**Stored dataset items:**
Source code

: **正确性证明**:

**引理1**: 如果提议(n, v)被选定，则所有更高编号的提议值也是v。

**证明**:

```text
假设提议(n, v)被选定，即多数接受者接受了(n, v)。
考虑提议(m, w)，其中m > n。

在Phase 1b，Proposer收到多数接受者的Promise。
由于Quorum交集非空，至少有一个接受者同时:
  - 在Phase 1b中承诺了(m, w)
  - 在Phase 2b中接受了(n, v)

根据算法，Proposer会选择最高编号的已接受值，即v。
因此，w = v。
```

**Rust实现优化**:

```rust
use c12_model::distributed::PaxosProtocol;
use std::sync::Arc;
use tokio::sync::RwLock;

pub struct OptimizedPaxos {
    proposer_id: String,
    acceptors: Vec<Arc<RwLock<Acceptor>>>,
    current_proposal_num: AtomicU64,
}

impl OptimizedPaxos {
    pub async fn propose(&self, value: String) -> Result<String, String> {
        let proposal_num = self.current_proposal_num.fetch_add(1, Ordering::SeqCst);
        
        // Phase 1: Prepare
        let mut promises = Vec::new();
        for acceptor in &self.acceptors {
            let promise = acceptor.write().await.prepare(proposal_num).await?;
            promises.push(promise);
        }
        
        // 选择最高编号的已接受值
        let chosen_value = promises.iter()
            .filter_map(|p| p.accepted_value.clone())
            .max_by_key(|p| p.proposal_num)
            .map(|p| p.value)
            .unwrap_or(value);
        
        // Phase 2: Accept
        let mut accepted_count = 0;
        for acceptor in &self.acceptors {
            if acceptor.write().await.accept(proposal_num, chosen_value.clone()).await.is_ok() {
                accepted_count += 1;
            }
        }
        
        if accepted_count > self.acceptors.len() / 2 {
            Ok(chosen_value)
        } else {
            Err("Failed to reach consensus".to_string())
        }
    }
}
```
* * *
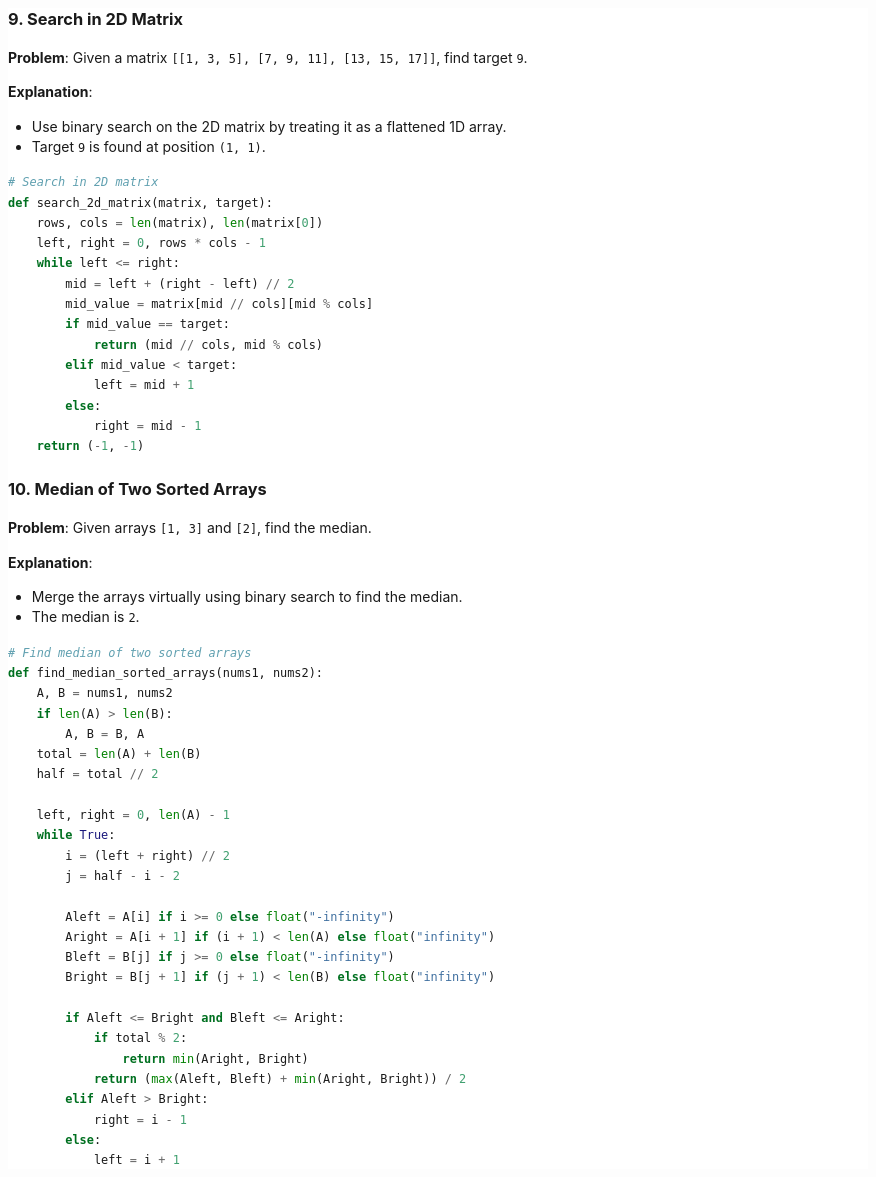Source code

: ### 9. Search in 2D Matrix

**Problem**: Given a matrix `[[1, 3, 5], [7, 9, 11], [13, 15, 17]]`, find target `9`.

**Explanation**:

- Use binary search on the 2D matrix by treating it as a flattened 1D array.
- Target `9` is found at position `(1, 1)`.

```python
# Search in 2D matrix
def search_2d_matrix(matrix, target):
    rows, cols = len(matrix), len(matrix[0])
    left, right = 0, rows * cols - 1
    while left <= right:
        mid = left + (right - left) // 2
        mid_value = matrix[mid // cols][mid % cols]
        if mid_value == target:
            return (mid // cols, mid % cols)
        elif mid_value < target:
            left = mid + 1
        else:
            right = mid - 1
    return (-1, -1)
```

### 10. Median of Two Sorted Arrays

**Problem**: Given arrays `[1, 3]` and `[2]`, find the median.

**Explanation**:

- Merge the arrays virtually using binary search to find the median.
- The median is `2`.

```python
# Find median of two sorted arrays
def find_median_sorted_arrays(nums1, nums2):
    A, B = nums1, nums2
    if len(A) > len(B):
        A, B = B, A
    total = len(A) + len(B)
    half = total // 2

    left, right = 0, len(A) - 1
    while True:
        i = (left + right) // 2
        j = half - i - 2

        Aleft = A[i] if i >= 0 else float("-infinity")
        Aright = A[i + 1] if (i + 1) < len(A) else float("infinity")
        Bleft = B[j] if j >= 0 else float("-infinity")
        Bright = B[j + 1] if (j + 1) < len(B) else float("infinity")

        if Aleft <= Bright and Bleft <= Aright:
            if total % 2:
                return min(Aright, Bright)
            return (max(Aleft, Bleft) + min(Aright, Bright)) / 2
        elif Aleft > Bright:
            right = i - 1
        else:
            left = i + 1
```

**Problem to solve:** What is the number of lines in the records that contain "else"? Give that number only.

**Completed exercise:** 7